Prompt A =
According to the excerpt on COVID-19 surges, what cycle length does the coronavirus appear to follow in its rises and falls?
Prompt B =
In the excerpt on COVID-19 surges, why does Florida's example complicate accounts of recent surges that focus only on reopenings and vaccinations?
Prompt C =
Pick up the excerpt on COVID-19 surges after its final sentence and keep writing.

Selected excerpt Block Start

Gee, I have been saying this ever since the COVID pandemic started: the global patterns of COVID infection, illness, death and recovery (and the waves of these we have seen) always indicated that an enormous number of unknown or unclear factors must be going on. Add to that the speed with which research has had to be done to develop and assess vaccines and treatments - it's been a real scientific and policy makers nightmare.
To bolster my assessment, German Lopez talks about the Florida surge, and how, in many respects, it was hard to understand:
... Florida’s example complicates any story of recent Covid-19 surges that focuses solely on reopenings and vaccinations. Something else seems to be going on, and experts aren’t totally sure what. “There are things that, to be honest, we don’t fully understand,” Ashish Jha, dean of the Brown University School of Public Health, told me.
We don’t know everything about why Covid-19 cases rise, and we don’t know everything about why they fall, either. David Leonhardt and Ashley Wu at the New York Times recently demonstrated that the coronavirus appears to follow two-month cycles in its rises and falls.
Yet, experts told them, it isn’t clear why. “We still are really in the cave ages in terms of understanding how viruses emerge, how they spread, how they start and stop, why they do what they do,” Michael Osterholm, an epidemiologist at the University of Minnesota, said.
Experts point to some possible factors that contribute to trends in Covid-19 — widely discussed ones like vaccination and precautions, but also less covered issues like the weather, geographic concentration, and luck. But they acknowledge that there could be something going on that we just don’t know of or understand yet.

Selected excerpt Block End
Material supplied Block Start

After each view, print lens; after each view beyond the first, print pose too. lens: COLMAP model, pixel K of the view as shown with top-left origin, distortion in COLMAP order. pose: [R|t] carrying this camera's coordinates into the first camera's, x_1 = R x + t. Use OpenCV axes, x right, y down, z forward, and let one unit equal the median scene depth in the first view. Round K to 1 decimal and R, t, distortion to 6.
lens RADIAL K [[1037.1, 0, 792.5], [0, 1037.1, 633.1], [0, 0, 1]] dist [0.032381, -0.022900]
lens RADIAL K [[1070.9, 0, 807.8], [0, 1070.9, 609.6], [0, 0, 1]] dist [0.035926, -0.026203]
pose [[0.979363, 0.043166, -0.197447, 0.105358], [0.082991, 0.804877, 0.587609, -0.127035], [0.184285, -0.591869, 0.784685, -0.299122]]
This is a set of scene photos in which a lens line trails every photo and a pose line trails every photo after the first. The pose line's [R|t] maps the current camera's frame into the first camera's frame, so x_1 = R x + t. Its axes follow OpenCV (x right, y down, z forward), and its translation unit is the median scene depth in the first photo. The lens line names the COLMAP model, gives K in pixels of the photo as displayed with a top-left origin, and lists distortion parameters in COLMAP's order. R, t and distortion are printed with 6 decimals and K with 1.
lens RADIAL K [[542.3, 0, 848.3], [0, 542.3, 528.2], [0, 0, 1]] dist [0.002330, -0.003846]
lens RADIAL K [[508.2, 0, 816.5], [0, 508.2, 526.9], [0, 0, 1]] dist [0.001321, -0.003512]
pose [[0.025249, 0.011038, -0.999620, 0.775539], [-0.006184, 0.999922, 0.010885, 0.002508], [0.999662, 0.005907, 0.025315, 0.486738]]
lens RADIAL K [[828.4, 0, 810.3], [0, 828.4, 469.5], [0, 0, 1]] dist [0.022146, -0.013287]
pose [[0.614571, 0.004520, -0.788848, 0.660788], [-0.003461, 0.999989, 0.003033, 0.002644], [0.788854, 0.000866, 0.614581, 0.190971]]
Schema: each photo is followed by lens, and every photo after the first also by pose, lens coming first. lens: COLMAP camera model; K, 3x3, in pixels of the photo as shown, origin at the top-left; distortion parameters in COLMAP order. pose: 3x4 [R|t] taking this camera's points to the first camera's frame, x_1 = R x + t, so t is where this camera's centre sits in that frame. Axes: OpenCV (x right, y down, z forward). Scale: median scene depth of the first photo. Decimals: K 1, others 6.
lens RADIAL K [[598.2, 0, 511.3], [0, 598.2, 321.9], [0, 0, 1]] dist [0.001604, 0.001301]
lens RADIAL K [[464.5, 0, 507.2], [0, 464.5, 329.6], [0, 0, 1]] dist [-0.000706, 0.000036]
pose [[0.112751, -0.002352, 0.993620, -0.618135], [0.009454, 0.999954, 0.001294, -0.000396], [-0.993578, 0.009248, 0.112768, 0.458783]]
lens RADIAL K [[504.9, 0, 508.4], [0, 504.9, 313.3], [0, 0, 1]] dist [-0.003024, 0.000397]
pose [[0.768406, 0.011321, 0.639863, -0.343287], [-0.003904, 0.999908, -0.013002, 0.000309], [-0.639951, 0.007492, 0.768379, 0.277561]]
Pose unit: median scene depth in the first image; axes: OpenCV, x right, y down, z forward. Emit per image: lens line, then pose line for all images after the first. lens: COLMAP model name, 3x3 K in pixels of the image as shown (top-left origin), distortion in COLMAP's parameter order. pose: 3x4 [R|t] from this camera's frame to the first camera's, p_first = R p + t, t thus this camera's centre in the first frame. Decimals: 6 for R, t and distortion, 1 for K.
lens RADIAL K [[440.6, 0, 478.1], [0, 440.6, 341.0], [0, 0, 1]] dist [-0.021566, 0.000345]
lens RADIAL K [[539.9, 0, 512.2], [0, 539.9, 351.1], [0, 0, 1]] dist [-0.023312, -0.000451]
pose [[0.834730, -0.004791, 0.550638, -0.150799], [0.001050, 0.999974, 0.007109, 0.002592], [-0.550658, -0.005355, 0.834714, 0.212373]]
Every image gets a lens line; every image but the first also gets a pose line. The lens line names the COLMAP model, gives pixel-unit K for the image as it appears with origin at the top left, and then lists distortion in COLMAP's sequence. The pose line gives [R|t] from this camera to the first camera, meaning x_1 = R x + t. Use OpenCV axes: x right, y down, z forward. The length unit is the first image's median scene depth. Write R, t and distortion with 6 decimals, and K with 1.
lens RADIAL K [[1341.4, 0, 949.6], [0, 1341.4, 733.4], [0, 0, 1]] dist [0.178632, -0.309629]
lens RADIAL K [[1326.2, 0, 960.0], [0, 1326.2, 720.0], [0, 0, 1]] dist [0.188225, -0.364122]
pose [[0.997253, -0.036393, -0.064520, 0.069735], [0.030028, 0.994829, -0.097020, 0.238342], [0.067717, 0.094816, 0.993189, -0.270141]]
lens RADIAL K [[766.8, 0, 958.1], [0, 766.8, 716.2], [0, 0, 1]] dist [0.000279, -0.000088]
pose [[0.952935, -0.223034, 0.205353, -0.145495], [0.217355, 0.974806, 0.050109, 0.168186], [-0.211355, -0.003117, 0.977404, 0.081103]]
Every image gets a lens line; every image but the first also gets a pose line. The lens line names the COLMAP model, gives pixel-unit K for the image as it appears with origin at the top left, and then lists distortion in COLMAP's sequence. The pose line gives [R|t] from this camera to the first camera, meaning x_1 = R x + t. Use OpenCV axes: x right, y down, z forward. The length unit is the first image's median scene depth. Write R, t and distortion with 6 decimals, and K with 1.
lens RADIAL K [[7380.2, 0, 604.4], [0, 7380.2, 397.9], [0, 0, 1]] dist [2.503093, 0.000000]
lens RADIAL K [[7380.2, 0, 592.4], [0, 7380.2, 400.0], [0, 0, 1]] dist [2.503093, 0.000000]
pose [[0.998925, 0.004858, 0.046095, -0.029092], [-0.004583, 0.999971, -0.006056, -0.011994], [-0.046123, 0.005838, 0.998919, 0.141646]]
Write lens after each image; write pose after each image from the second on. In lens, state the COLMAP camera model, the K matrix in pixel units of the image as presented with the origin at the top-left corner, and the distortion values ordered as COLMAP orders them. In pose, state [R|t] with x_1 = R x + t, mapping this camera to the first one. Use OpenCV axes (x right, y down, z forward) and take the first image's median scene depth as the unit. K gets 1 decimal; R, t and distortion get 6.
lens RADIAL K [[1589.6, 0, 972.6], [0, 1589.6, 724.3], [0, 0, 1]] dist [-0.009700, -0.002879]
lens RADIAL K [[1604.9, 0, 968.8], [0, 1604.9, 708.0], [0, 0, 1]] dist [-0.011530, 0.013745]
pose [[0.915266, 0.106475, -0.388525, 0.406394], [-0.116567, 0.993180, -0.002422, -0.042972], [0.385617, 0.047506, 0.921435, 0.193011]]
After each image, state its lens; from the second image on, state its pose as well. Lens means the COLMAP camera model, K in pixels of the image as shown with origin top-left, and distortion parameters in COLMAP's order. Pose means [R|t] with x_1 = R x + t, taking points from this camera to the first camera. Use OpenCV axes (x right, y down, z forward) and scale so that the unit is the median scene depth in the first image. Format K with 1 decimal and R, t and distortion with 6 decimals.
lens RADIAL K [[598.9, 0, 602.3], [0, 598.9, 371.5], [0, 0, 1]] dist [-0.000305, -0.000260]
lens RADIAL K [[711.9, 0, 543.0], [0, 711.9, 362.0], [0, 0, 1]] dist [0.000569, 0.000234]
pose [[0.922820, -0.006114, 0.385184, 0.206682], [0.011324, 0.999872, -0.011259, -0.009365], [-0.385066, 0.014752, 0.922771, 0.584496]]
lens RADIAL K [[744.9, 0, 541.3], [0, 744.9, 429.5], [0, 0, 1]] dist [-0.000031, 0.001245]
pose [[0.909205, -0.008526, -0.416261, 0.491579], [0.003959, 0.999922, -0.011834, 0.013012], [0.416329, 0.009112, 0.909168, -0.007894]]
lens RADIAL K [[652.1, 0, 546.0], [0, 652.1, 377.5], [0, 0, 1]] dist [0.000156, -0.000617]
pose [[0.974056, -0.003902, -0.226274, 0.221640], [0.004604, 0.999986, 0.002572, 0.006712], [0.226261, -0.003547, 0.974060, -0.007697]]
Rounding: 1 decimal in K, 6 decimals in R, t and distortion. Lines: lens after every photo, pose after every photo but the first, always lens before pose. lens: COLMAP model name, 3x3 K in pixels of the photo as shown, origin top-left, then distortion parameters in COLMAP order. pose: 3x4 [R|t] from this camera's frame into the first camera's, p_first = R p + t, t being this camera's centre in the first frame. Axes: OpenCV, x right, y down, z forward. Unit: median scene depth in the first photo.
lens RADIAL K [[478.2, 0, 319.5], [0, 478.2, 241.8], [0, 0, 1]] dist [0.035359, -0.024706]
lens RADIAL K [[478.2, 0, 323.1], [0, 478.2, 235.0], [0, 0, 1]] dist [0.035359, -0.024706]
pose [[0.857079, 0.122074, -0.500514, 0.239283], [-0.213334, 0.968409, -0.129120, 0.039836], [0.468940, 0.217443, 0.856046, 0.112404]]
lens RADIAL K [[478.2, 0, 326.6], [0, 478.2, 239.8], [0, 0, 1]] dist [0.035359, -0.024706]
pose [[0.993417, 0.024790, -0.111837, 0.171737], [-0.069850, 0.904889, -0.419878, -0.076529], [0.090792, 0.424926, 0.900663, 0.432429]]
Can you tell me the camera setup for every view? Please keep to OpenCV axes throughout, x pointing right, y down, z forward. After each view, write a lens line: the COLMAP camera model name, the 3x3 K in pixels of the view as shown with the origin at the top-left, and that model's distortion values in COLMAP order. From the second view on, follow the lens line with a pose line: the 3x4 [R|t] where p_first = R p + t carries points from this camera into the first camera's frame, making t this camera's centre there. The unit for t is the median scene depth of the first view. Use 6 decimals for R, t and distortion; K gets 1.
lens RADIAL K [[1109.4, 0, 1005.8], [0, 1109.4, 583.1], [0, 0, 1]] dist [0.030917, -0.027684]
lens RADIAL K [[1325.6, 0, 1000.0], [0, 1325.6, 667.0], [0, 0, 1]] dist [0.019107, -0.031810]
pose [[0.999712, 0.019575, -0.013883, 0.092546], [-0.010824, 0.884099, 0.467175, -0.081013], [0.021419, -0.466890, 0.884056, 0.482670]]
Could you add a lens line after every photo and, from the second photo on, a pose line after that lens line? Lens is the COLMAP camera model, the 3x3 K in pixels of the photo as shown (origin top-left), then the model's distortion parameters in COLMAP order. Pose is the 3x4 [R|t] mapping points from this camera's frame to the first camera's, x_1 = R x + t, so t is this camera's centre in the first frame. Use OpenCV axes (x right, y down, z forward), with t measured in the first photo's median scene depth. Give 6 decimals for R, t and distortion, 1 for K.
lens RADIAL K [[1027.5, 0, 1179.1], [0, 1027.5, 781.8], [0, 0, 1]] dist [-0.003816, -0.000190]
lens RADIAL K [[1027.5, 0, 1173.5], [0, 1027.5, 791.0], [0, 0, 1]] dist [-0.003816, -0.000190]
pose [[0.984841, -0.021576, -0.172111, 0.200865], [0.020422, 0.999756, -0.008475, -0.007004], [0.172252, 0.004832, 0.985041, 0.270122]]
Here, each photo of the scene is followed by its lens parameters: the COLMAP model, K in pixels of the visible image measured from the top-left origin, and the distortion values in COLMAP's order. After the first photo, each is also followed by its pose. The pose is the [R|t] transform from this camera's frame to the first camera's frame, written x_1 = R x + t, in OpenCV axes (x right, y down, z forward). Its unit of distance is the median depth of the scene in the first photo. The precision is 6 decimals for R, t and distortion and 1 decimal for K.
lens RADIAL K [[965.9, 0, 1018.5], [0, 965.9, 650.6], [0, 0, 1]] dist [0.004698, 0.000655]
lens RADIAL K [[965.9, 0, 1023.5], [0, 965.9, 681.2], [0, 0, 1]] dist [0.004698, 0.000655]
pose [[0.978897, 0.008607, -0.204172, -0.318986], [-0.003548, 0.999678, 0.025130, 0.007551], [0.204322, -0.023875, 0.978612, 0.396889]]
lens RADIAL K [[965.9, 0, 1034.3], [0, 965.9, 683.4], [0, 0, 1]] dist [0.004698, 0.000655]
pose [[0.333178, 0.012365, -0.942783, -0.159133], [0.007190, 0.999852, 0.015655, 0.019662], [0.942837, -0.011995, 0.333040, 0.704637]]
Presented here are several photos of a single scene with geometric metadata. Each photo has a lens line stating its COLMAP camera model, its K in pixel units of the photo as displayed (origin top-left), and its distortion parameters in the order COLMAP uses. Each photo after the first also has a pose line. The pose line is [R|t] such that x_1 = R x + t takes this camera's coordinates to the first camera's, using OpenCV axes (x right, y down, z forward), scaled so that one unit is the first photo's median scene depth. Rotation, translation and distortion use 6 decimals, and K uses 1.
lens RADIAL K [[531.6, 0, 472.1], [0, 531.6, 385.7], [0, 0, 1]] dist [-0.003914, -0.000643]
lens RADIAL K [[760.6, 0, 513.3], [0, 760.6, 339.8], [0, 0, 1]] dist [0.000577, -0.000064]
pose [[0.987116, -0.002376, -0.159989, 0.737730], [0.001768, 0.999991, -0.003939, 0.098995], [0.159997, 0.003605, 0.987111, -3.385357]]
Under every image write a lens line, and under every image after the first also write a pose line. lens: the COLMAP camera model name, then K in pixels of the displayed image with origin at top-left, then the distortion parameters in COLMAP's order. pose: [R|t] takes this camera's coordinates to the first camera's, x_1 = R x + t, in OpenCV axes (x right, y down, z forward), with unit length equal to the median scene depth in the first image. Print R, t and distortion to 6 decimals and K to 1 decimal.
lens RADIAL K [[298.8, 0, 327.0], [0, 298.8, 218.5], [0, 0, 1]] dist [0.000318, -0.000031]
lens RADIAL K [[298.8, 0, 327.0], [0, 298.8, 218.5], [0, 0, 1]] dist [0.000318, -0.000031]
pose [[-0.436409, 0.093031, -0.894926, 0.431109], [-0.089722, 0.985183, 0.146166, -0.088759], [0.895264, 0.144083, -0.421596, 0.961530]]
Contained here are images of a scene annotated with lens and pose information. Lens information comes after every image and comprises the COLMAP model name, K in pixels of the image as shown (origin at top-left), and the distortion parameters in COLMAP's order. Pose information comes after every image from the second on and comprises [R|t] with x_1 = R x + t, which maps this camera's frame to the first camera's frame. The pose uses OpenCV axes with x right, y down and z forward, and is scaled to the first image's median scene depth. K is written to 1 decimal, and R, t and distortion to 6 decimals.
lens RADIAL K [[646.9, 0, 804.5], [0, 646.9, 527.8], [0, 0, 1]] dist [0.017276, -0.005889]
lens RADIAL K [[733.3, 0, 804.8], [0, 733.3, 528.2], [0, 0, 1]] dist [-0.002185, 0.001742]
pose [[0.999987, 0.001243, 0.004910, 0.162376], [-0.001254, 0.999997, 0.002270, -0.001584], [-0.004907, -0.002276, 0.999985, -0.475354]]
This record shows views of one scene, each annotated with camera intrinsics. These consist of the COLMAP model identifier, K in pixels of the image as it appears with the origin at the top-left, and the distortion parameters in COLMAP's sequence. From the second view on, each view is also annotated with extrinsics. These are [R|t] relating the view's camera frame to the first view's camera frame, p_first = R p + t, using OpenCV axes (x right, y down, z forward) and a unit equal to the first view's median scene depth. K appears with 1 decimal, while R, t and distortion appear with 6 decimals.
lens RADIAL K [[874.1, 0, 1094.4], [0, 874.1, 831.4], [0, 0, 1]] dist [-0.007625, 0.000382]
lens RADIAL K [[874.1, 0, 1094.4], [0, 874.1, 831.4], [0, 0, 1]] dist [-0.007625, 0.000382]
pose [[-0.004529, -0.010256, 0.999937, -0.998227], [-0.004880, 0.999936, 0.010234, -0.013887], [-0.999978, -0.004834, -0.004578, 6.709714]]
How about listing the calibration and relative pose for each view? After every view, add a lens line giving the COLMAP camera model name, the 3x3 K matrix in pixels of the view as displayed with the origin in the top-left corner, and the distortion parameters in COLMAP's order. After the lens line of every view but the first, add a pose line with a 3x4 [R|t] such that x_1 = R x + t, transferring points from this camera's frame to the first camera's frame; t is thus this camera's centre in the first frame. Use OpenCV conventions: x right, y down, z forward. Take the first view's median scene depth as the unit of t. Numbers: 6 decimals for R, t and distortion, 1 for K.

Material supplied Block End

Your response A =
The coronavirus appears to follow two-month cycles.

Your response B =
Florida's surge suggests that something other than reopenings and vaccinations is driving cases, and experts are not totally sure what it is. Ashish Jha of the Brown University School of Public Health said there are things they do not fully understand.

Your response C =
Figuring out all of this is crucial: It could be the difference between enabling and preventing not just the continued spread of Covid-19 but perhaps the next pandemic, too.
What's a government meant to do with such uncertainties, which make it incredibly easy for any policy mix they come up to be attacked?
I'm not saying that governments are above criticism for policies - and certainly Right wing governments who take nonsensical attitudes towards punishing people who want to self protect are being idiotic - but my attitude towards criticism of government policies that are too strict remains slanted towards being sympathetic for the terrible difficulty they have in trying to work out what is effective and appropriate.
Sure, the manner of the Afghanistan withdrawal was not a great look. But the vaccine mandate provisions still hold majority support, I think.
Yet Gallup shows up a big drop in the approval rating of Joe Biden to a Trumpian level of 43%. Interestingly, the biggest drop amongst Independents - but then again, given the state of politics at the moment, no one really expects any movement at all from Republicans, do they? And don't Republicans who like to pretend they are free thinkers register Independent - I think I remember Bill O'Reilly used to say he was one.
Anyway, even Presidents who are seen retrospectively as popular and successful can have periods of low approval.
As far as I am concerned, nothing Biden has done warrants this.
Currency Lad, as clueless about the laws of armed conflict (and, I might add, morality) as ever:
Uhuh.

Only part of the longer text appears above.